Maya Mailer, co-author of new Oxfam report 'Rescuing the Peace in Southern Sudan', recently visited the Western Equatoria region to see first-hand how rising attacks by the Lord's Resistance Army are destroying lives and livelihoods.
Yambio is one of the most beautiful parts of southern Sudan - the biggest town in Western Equatoria, surrounded by lush green rainforest and fertile farmlands full of banana, mango and papaya trees. But it is also the scene of horrifying atrocities, where the Lord's Resistance Army (LRA) is terrorising communities, abducting, raping and killing villagers.
Violence has risen dramatically throughout southern Sudan in the past 12 months, forcing over 300,000 people to flee their homes. More than 70,000 of them have been in Equatoria and they have fled the campaign of terror brought on by the LRA, a brutal rebel group with origins in northern Uganda.
A few kilometres from Yambio town, I visited a camp where several hundred people had taken shelter after fleeing one of these attacks. I heard gruesome stories - stories too disturbing to be repeated here. For many of the people it was the third or fourth time they had to flee. As they moved, the violence of the LRA followed them. Now they stay in basic shelters, their possessions left behind, gathering dirty water from stagnant pools near the camp and too scared to go home.
I also met with the 'Arrow Boys' - a group of men and young boys, many still in their mid teens. They have formed voluntary militias to protect themselves from the LRA. Armed with traditional weapons such as bows and arrows, they patrol the villages at night to try and protect their families and neighbours.
I asked one teenage Arrow Boy whether he still managed to go to school. "We want to get an education," he said, "but if we want to have a future we need to protect ourselves. So we are giving up our future so that we can be protected now."
The LRA's devastating impact on this part of southern Sudan extends far beyond the violent attacks. Community leaders told me that school attendance has dropped significantly in rural areas as children are afraid to walk the long distances. People flee to towns, but the few basic schools there cannot cope with the influx.
Western Equatoria is extremely fertile and many communities are farmers. It should be the greenbelt of southern Sudan, easily able to produce enough food for the region. But fear of attacks has driven many villagers away from their fields. Too scared to farm, this productive area is now suffering food shortages. The traditional trade routes with neighbouring DR Congo have also been cut off, resulting in rising food prices in many local markets.

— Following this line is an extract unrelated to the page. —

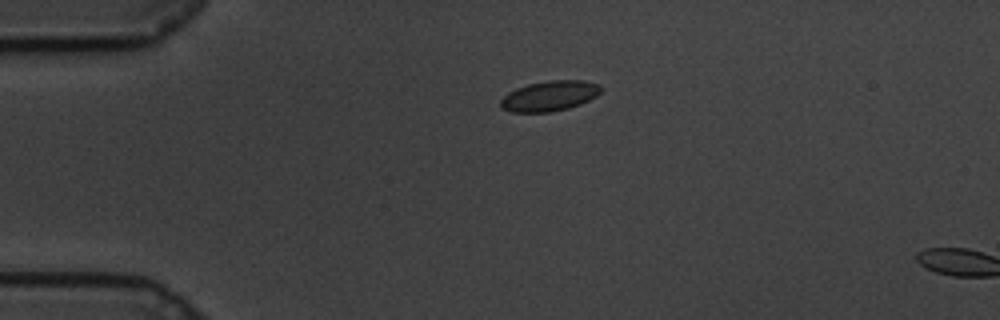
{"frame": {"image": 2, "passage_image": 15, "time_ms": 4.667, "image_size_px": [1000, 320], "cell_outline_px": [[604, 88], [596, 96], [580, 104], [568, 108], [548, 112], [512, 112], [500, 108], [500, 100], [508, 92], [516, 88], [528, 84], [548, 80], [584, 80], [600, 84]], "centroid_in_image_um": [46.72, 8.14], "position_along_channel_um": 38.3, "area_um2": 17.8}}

The delivery of vital humanitarian aid has also been disrupted. Earlier this year, the LRA attacked a distribution of food aid, forcing the UN and international aid agencies to evacuate staff. People who had fled previous attacks in search of help were left hungry.
This region should - and could still - be a real success story. During Sudan's long and bloody civil war - in which 2 million people died - this was one of the most stable areas. When a peace agreement was signed five years ago this week, communities here looked forward to a peaceful and prosperous future rebuilding their country after decades of war. But now villagers tell me that they are even more scared than during the conflict.
Despite the ongoing attacks, the international community continues to neglect the suffering brought on by the LRA. There is a United Nations peacekeeping mission to protect civilians in southern Sudan, but in this corner of Western Equatoria they are barely visible. There are only 150 troops stationed here and LRA attacks have occurred just a few kilometres from their base. Remote and isolated villages are most at risk, but the LRA have this year attacked towns as well.
If southern Sudan is going to emerge successfully from its recent war-torn history then areas such as Western Equatoria must be helped to flourish. Development is urgently needed. Across the region, more than 80% of adults cannot read or write as war disrupted their education. Now the next generation of children in Western Equatoria is facing the same fate.